München
Die Wirkkraft von Farbe

Wiedersehen mit der Installation von Dan Flavin im Kunstbau des Lenbachhauses München

02.08.2018 | Stand 23.09.2023, 4:18 Uhr
Spektakulär: Im Kunstbau am Königsplatz ist die Installation von Dan Flavin zu erleben. Bei freiem Eintritt. Matthias Mühling, Direktor des Lenbachhauses, möchte, dass die Besucher auch einfach mal kurz in der Mittagspause vorbeikommen. Außerdem werden im Medienraum Filme von Marcia Hafif gezeigt. −Foto: Jank/Lenbachhaus

München (DK) Lässt sich die innere Gestimmtheit eines Menschen beeinflussen? Durch Musik in jedem Fall - aber vielleicht auch durch Farbe? Welche Wirkkraft haben Rot oder Blau in einem Raum? Ändert sich ihre Anziehungskraft in dem Maße, wie sich der Betrachter verändert? Das sind Fragen, denen die Besucher des "Kunstbaus" am Königsplatz nachspüren können.

In dem schlichten Beton-Raum wird wieder einmal die Installation von Dan Flavin gezeigt, die aus vier langen Reihen von industriellen Leuchtstoff-Röhren besteht und nichts anderes zeigt als Grün, Blau, Gelb und Rot. Oder ist doch mehr zu sehen?

Am 11. April 1994 wurde der Kunstbau mit dieser Installation eingeweiht, die 2005 dann als Schenkung an die Landeshauptstadt München ging und damit dem Lenbachhaus gehört. Der Raum hat identische Maße wie der darunter liegende Bahnhof der U-Bahn - ein Zwischengeschoss, das technisch notwendig ist wegen der tief in den Untergrund gelegten Bahn.
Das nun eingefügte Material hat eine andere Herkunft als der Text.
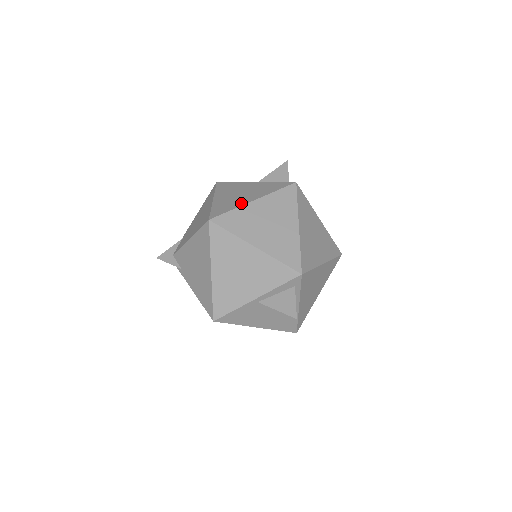
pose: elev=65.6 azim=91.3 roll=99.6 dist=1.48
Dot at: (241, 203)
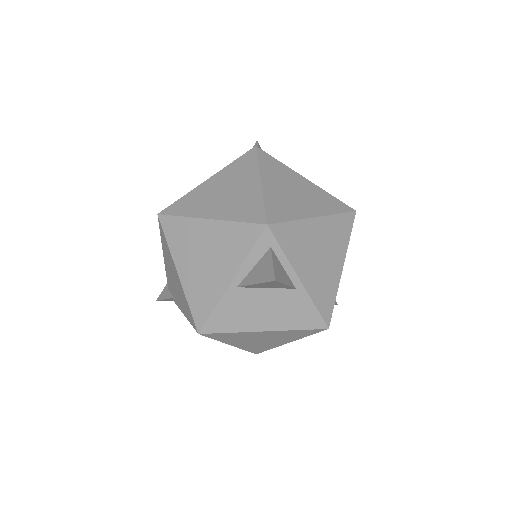
Dot at: (195, 188)
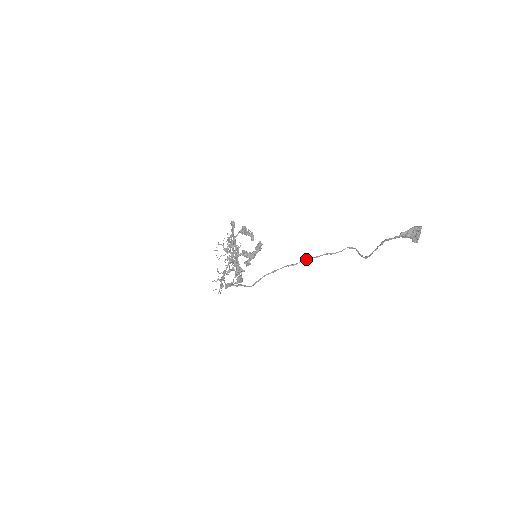
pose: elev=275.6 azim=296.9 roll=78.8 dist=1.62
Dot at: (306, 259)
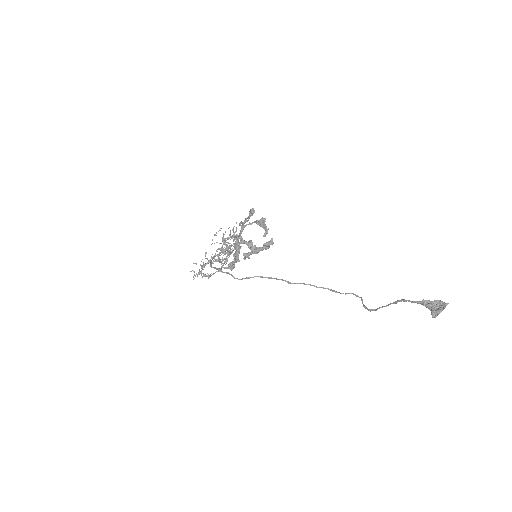
Dot at: (306, 284)
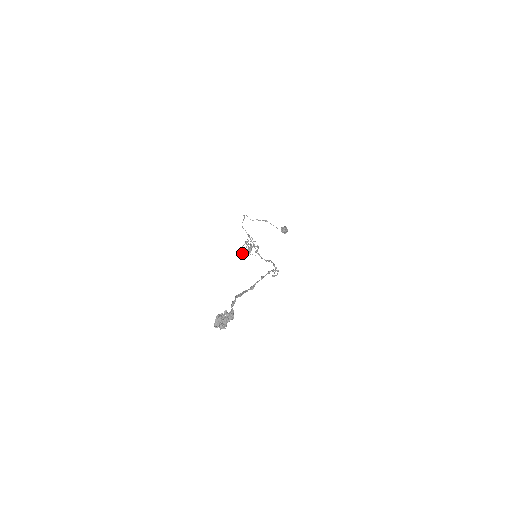
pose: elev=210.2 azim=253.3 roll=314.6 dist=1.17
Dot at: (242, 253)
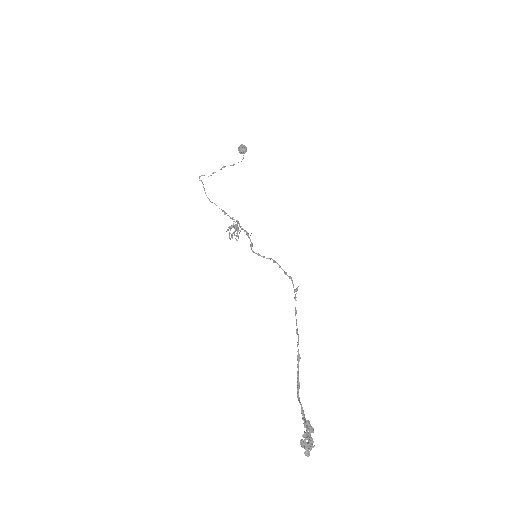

Eine leichte Krümmung, schlichte Betonwände und entlang der Längsachse kantige Pfeiler - eine Halle, in der sich jede Art von Beleuchtungssituation für Kunstwerke herstellen lässt - nur kein Tageslicht. Ein idealer Raum also für Kunst aus Licht - und nichts anderes ist die Installation von Flavin.

Es ist ein Spätwerk des 1996 gestorbenen Amerikaners, ein bekannter Künstler des Minimalismus, der ab 1963 seine Lichtkunst entwickelt hat. Wichtige Werke von ihm besitzt auch die Pinakothek der Moderne - Beispiele seines Schaffens sind derzeit in der Ausstellung Königsklasse IV im Schloss Herrenchiemsee zu sehen. Dort verwandelt eine raumgreifende Barriere aus grünen Leuchtstoffröhren den rötlich schimmernden Rohbau aus Backsteinen so sehr, dass die Kunstwelt drinnen in Konkurrenz steht zur grünen Vegetation vor dem Fenster.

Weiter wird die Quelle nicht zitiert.